Bashir is also the author of the chapbooks Wearing Shorts on the First Day of Spring (1999), American Visa (2001), and Teasing Crow (2006). Her poetry, stories, articles and editorial work have been featured in numerous publications most recently including PoetryWorld Literature TodayEcotone, HOAXThe Normal SchoolPoet LoreCallaloo, and The Encyclopedia Project. Her poems have appeared in anthologies, including War Diaries (2010), Best Lesbian Erotica 03 (Cleis Press, 2002), Best of the Best Lesbian Erotica (Cleis Press, 2000), and the Cave Canem Anthology: VII (2002)

Formerly a communications professional focused on editorial, arts, and social justice movement building, Bashir is a founding organizer of Fire & Ink, an advocacy organization and writer’s festival for LGBT writers of African descent. She is also the editor of Black Women’s Erotica 2 (2003) and co-editor of Role Call: A Generational Anthology of Social & Political Black Literature & Art (2002), with Tony Medina and Quraysh Ali Lansana. She has collaborated with visual and media artists on numerous projects, including the forthcoming limited-edition artists’ book, Hades D.W.P., with artists Alison Saar and Tracy Schlapp.

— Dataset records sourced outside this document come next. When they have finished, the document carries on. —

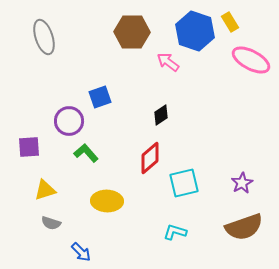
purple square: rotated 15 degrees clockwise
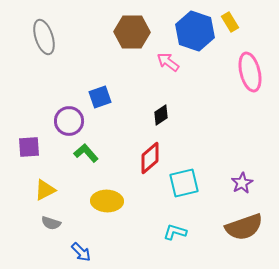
pink ellipse: moved 1 px left, 12 px down; rotated 48 degrees clockwise
yellow triangle: rotated 10 degrees counterclockwise
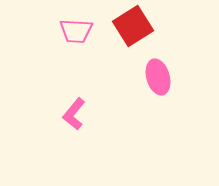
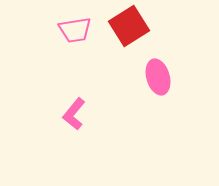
red square: moved 4 px left
pink trapezoid: moved 1 px left, 1 px up; rotated 12 degrees counterclockwise
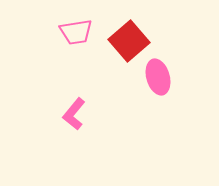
red square: moved 15 px down; rotated 9 degrees counterclockwise
pink trapezoid: moved 1 px right, 2 px down
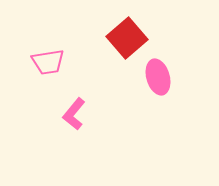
pink trapezoid: moved 28 px left, 30 px down
red square: moved 2 px left, 3 px up
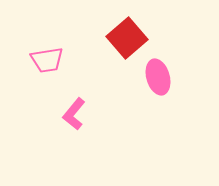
pink trapezoid: moved 1 px left, 2 px up
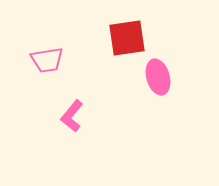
red square: rotated 33 degrees clockwise
pink L-shape: moved 2 px left, 2 px down
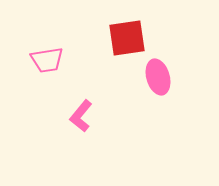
pink L-shape: moved 9 px right
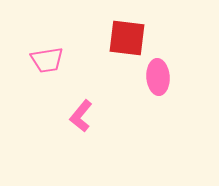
red square: rotated 15 degrees clockwise
pink ellipse: rotated 12 degrees clockwise
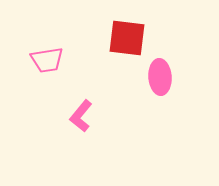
pink ellipse: moved 2 px right
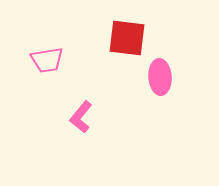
pink L-shape: moved 1 px down
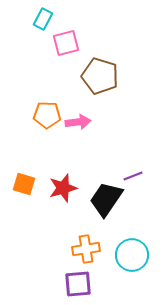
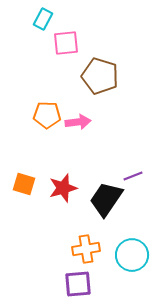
pink square: rotated 8 degrees clockwise
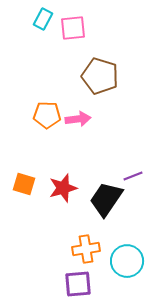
pink square: moved 7 px right, 15 px up
pink arrow: moved 3 px up
cyan circle: moved 5 px left, 6 px down
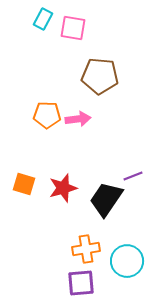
pink square: rotated 16 degrees clockwise
brown pentagon: rotated 12 degrees counterclockwise
purple square: moved 3 px right, 1 px up
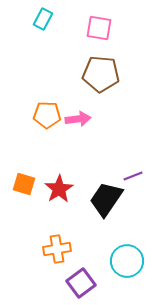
pink square: moved 26 px right
brown pentagon: moved 1 px right, 2 px up
red star: moved 4 px left, 1 px down; rotated 16 degrees counterclockwise
orange cross: moved 29 px left
purple square: rotated 32 degrees counterclockwise
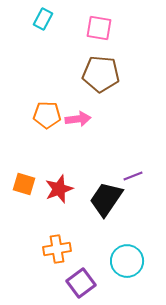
red star: rotated 12 degrees clockwise
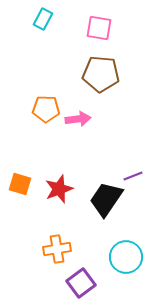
orange pentagon: moved 1 px left, 6 px up
orange square: moved 4 px left
cyan circle: moved 1 px left, 4 px up
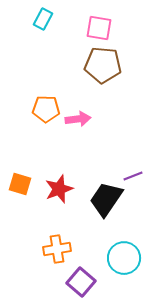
brown pentagon: moved 2 px right, 9 px up
cyan circle: moved 2 px left, 1 px down
purple square: moved 1 px up; rotated 12 degrees counterclockwise
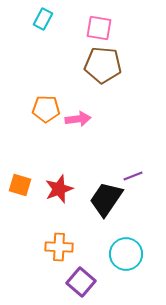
orange square: moved 1 px down
orange cross: moved 2 px right, 2 px up; rotated 12 degrees clockwise
cyan circle: moved 2 px right, 4 px up
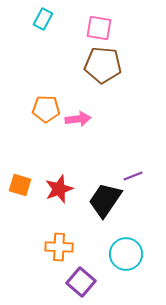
black trapezoid: moved 1 px left, 1 px down
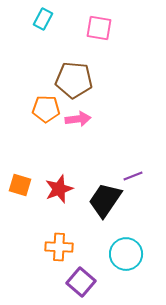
brown pentagon: moved 29 px left, 15 px down
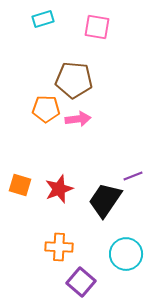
cyan rectangle: rotated 45 degrees clockwise
pink square: moved 2 px left, 1 px up
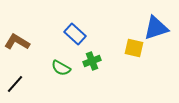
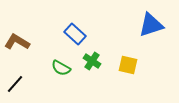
blue triangle: moved 5 px left, 3 px up
yellow square: moved 6 px left, 17 px down
green cross: rotated 36 degrees counterclockwise
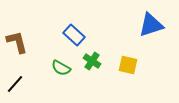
blue rectangle: moved 1 px left, 1 px down
brown L-shape: rotated 45 degrees clockwise
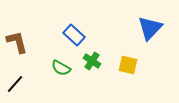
blue triangle: moved 1 px left, 3 px down; rotated 28 degrees counterclockwise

Bashir is the recipient of awards, grants, fellowships, and residencies from the Regional Arts & Culture Council, the Virginia Center for Creative Arts, the NEA, the University of California (where she served as a poet laureate), the Astraea Foundation, the National League of American Pen Women, Community of Writers at Squaw Valley, Soul Mountain Retreat, The Austin Project, Alma de Mujer, the James Dick Foundation for the Performing Arts, and Cave Canem, among others. She was a recipient of the 2011 Aquarius Press Legacy Award, given annually in recognition of women writers of color who actively provide creative opportunities for other writers.

Bashir currently lives in Portland, Oregon, where she teaches creative writing at Reed College.